We observed three shell-like supernova remnants (SNRs; G347.3-0.5, RCW86, and G156.2+5.7) with the ASCA satellite. With the spectroscopic and imaging analysis, we found both non-thermal and thermal X-rays from all of these SNRs.

The thermal emission of G347.3-0.5 is weak. This indicates that the SNR is either old, or very young with small swept-up matter. In RCW86, we found that the abundance pattern for each element is similar to that of SNR 0102-72.3 in the Small Magellanic Cloud. This suggests that RCW86 has type-II SN origin, and is consistent with the report that RCW86 resides in an OB star association. In G156.2+5.7, we found abundance concentration in the SNR center region. This is the second example among the middle-aged SNRs after Cygnus Loop. We suspect that some amount of ejecta still remains in the core region.

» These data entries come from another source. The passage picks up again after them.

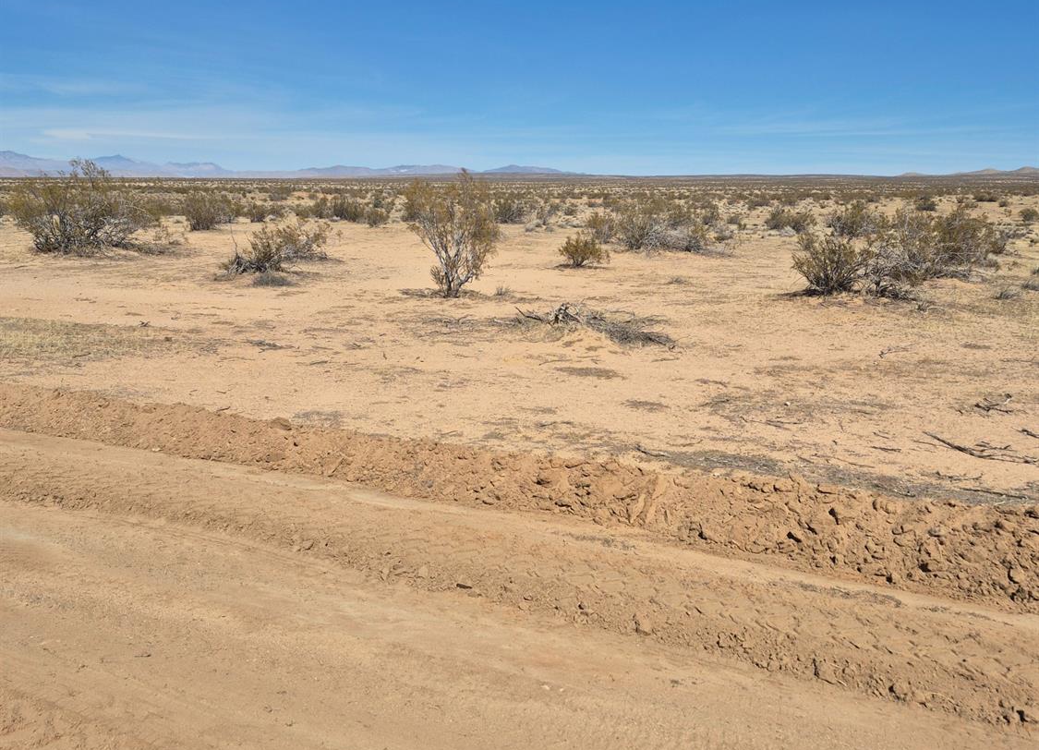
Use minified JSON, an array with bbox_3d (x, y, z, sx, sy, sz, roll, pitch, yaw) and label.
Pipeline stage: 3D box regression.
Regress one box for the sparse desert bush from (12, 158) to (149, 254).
[{"bbox_3d":[-9.806,-3.720,20.254,3.003,1.916,2.703,-6,13,-25],"label":"sparse desert bush"}]

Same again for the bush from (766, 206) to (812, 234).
[{"bbox_3d":[7.932,-4.581,27.009,1.325,0.765,1.192,3,13,16],"label":"bush"}]

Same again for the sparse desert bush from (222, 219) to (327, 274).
[{"bbox_3d":[-4.252,-2.244,15.936,1.781,0.841,1.336,-3,13,-14],"label":"sparse desert bush"}]

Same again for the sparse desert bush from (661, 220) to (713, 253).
[{"bbox_3d":[3.644,-3.018,19.987,1.094,0.654,0.985,2,12,10],"label":"sparse desert bush"}]

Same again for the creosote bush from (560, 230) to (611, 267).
[{"bbox_3d":[1.192,-2.290,16.693,0.876,0.614,0.788,1,12,4],"label":"creosote bush"}]

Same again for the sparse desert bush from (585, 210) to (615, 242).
[{"bbox_3d":[2.044,-3.764,23.250,0.742,0.744,0.668,1,12,5],"label":"sparse desert bush"}]

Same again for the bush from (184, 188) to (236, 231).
[{"bbox_3d":[-9.708,-5.169,28.689,1.571,1.209,1.414,-4,13,-18],"label":"bush"}]

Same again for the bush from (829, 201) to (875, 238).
[{"bbox_3d":[9.252,-4.352,25.484,1.279,0.957,1.151,4,13,19],"label":"bush"}]

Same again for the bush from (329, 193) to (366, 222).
[{"bbox_3d":[-6.441,-6.247,34.354,1.293,0.940,1.164,-2,12,-10],"label":"bush"}]

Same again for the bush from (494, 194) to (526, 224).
[{"bbox_3d":[-0.347,-5.907,32.697,1.156,0.970,1.040,0,12,-1],"label":"bush"}]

The non-thermal component is likely to be synchrotron emissions from extremely high-energy electrons. These discoveries of the synchrotron X-rays in shell-like SNRs follows those of SN1006, CasA, and IC443. Comparing the X-ray data with the radio results, we found that the synchrotron spectra break at 5-400eV. This indicates that the electron spectra break at (5-40)x10**12eV, which are higher than the break energy of the electron spectrum observed at the earth. The electron spectra are well described with the standard acceleration model. Neither SN-type nor direction of the magnetic field is essential for the acceleration efficiency. Using the model, we estimated the possible maximum energy of protons to be 10**14.5eV, which is close to so called 'knee' energy. We also estimated the total energy of electrons accelerated in SNRs to be 2x10 erg in average. We may approach to a goal to solve the long-standing problem of acceleration mechanism of the cosmic-ray, at least to energies less than 10**14.5 eV.